Up until yesterday, I thought the filthiest of the fossil fuels was brown coal; but it seems there is a more emissions intensive substance – petcoke.
Petroleum code is a by-product of refining oil and is almost pure carbon. There are a few nasties thrown in such as sulphur, which is present in quantities double the amount of that found in coal.
On a per-unit of energy basis, petcoke emits 5 to 10 percent more carbon dioxide than brown coal.
We’ve heard a lot about the damage tar-sands mining does; but I never really gave much thought to the by-products such as petcoke.
According to The Guardian, 60 – 130lbs of pet-coke is created for every barrel of crude that comes out of the Alberta tar sands’ operations – and stockpiles are mounting.
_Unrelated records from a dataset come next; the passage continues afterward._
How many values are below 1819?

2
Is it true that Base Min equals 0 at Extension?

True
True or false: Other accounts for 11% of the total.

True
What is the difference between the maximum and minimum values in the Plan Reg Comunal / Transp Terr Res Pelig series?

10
A three-story mountain of the waste covers an area the size a city block in Detroit.
So what to do with all this petroleum coke? Burn it for power generation of course.
I’m all for using waste products in a useful way, but in addition to the CO2 and sulphur, the burning of petcoke also releases mercury, lead and soot; so this is a waste product that just keeps on damaging.
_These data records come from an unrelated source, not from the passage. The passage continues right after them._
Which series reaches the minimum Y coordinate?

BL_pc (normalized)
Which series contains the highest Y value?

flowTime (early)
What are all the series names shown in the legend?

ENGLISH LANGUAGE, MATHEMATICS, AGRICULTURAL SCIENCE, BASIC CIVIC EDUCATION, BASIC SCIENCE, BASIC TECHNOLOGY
While petroleum coke can’t be used for power generation in the USA due to the sulphur content; Detroit’s petcoke, which has its origins in Canadian tar sands oil, is going to be shipped back to Canada – and they’ll burn it there. It doesn’t really matter where it’s burned – there will be a global impact.
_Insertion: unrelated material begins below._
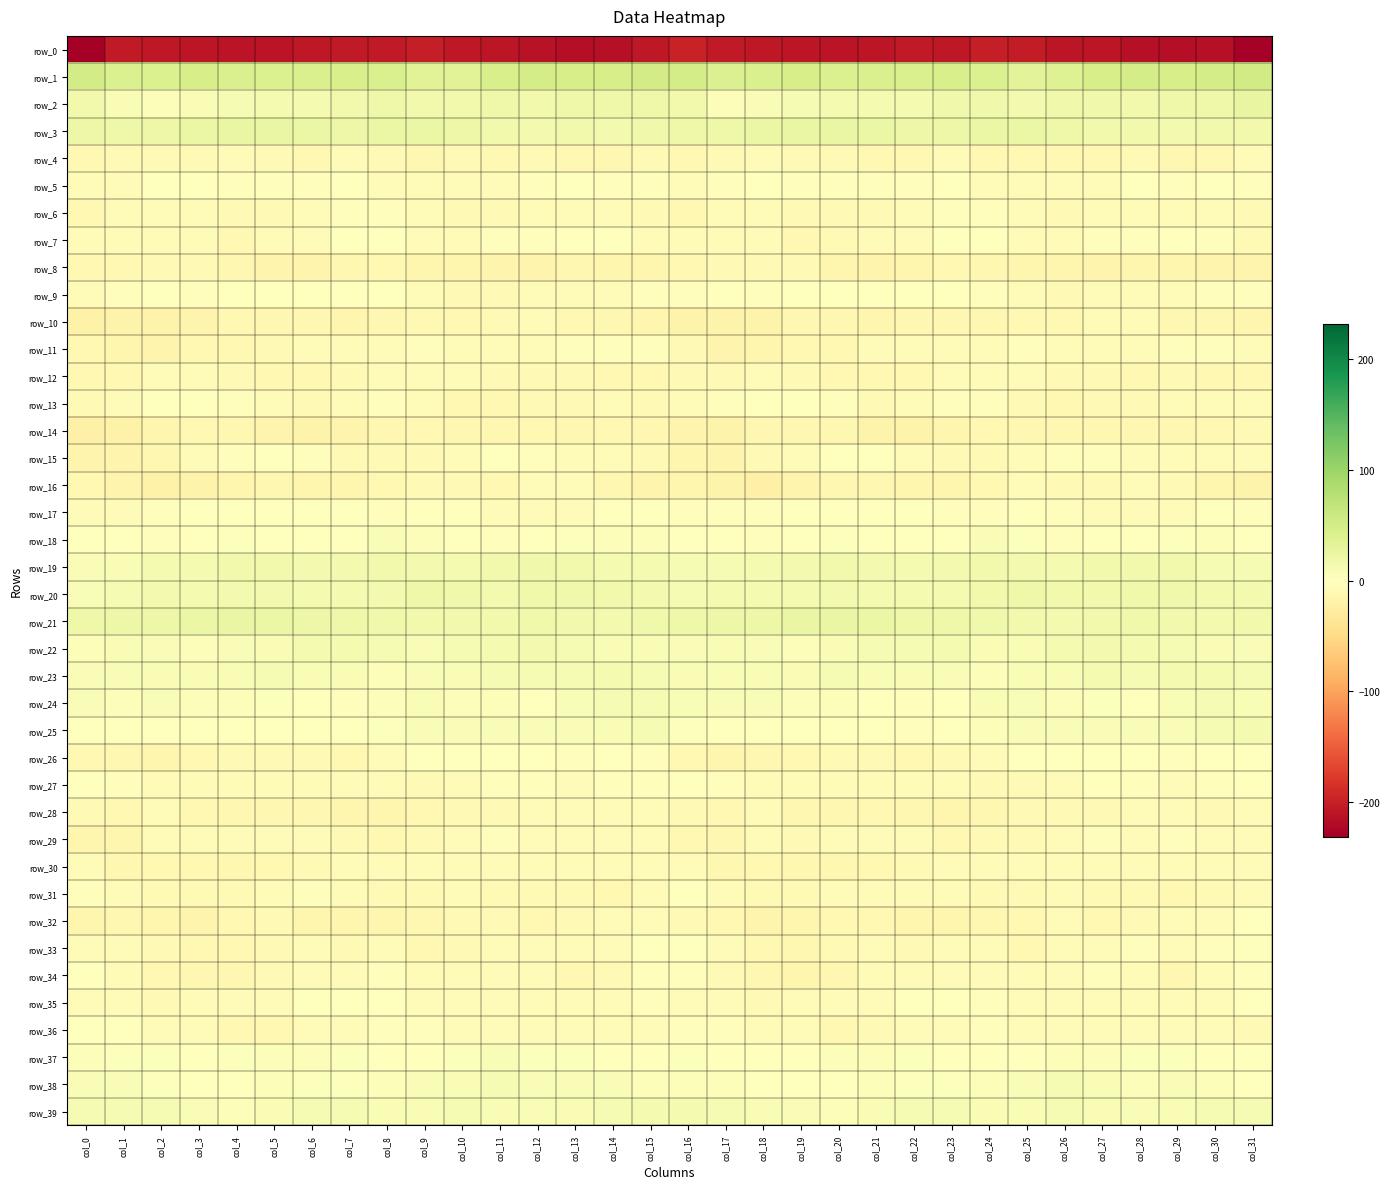

What is the difference between the second highest and second lowest values in the row_33 series?

10.8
With petcoke factored in, there is 24 percent more carbon dioxide embedded in a barrel of tar sands bitumen than in a barrel of light oil according to a report titled “Petroleum Coke: The Coal Hiding in the Tar Sands” (PDF).
It seems oil extraction from Canada’s tar sands being labelled the “most environmentally destructive project on earth” is no exaggeration. That such a beautiful region is being turned into something akin to Mordor is tragic enough without all the additional threats posed by the mining of what lies beneath.